→ Exercise objective: The line bearing "X115682000Y-93662000D03*", together with all lines after it to the end of the material, should be repeated exactly; leave out everything else.

→ Extracted data:

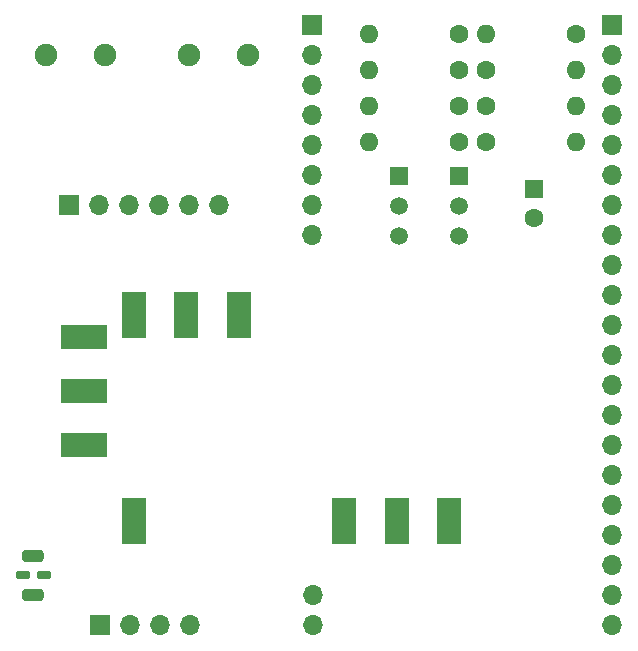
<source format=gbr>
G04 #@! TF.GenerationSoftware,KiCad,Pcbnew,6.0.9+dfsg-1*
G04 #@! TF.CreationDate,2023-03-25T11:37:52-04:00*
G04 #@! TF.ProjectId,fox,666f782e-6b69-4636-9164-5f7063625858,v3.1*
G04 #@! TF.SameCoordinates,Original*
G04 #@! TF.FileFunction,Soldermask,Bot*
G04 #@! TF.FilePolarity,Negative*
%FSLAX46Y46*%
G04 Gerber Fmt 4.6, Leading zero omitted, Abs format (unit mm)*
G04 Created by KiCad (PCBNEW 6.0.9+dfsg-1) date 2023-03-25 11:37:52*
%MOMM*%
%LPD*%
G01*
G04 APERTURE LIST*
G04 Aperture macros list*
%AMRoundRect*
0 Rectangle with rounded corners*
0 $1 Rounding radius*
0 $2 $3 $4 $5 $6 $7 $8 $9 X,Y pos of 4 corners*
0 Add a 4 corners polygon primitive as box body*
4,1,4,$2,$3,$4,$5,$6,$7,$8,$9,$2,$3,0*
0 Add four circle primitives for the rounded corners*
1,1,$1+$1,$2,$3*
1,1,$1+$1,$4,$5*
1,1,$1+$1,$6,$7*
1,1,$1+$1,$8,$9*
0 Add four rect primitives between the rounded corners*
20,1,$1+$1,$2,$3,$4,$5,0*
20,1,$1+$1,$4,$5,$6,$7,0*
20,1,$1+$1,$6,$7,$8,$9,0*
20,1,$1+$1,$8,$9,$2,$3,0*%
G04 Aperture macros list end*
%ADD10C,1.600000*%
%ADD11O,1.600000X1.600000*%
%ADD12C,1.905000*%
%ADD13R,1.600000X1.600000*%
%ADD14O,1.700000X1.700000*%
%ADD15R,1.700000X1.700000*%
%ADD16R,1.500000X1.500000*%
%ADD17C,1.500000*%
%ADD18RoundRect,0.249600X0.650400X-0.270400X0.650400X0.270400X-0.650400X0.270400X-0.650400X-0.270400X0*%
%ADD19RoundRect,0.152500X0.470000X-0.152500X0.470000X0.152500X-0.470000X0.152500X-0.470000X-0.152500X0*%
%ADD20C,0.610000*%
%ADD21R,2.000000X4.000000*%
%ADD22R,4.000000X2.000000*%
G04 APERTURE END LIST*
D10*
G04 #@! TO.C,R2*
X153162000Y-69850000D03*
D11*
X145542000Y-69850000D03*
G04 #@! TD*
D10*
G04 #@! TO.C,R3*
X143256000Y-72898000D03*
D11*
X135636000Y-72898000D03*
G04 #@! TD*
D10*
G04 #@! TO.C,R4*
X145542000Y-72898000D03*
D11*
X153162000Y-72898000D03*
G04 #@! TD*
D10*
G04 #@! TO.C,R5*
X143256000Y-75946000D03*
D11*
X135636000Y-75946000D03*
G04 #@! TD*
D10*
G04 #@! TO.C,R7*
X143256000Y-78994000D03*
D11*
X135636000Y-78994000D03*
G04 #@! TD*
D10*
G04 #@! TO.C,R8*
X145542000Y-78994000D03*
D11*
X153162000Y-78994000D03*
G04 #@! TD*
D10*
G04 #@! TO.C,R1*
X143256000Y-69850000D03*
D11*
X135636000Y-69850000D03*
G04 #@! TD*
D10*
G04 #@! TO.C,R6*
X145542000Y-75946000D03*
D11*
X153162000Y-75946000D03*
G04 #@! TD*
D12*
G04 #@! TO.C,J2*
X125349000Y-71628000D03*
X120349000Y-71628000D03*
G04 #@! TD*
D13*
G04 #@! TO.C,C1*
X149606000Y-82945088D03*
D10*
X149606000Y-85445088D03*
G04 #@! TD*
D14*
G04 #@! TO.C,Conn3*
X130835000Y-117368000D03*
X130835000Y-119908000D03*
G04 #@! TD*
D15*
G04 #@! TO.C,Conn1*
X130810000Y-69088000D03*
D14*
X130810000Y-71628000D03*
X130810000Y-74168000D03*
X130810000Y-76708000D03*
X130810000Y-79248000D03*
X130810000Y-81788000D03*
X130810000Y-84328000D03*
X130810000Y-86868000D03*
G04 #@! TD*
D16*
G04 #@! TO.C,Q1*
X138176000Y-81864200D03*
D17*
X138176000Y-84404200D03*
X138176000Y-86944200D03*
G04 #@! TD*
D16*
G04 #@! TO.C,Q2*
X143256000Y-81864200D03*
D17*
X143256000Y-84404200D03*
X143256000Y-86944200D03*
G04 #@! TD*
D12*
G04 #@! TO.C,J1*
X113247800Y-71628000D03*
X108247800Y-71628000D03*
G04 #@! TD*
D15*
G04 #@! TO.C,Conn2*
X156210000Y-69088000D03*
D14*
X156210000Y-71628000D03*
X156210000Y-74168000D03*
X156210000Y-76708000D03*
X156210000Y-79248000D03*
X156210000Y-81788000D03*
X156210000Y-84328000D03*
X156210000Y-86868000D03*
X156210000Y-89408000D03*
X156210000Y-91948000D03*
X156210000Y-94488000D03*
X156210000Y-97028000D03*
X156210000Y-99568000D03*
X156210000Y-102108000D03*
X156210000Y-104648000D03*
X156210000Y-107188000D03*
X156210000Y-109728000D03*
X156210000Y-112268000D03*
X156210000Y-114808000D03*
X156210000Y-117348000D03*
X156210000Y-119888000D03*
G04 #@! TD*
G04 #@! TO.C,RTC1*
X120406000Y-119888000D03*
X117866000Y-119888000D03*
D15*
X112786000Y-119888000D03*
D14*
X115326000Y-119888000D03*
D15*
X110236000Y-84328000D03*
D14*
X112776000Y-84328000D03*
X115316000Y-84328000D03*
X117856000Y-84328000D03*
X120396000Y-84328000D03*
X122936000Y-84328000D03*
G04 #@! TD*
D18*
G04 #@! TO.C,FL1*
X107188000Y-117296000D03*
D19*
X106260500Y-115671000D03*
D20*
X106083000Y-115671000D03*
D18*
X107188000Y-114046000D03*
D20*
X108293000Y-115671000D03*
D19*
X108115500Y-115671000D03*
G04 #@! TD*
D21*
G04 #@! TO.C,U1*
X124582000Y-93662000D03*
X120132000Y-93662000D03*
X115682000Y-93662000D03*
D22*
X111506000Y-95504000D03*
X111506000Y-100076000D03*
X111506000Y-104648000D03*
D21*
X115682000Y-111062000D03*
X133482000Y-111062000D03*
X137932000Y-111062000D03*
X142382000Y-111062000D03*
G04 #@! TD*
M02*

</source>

→ Completed exercise:
X115682000Y-93662000D03*
D22*
X111506000Y-95504000D03*
X111506000Y-100076000D03*
X111506000Y-104648000D03*
D21*
X115682000Y-111062000D03*
X133482000Y-111062000D03*
X137932000Y-111062000D03*
X142382000Y-111062000D03*
G04 #@! TD*
M02*

</source>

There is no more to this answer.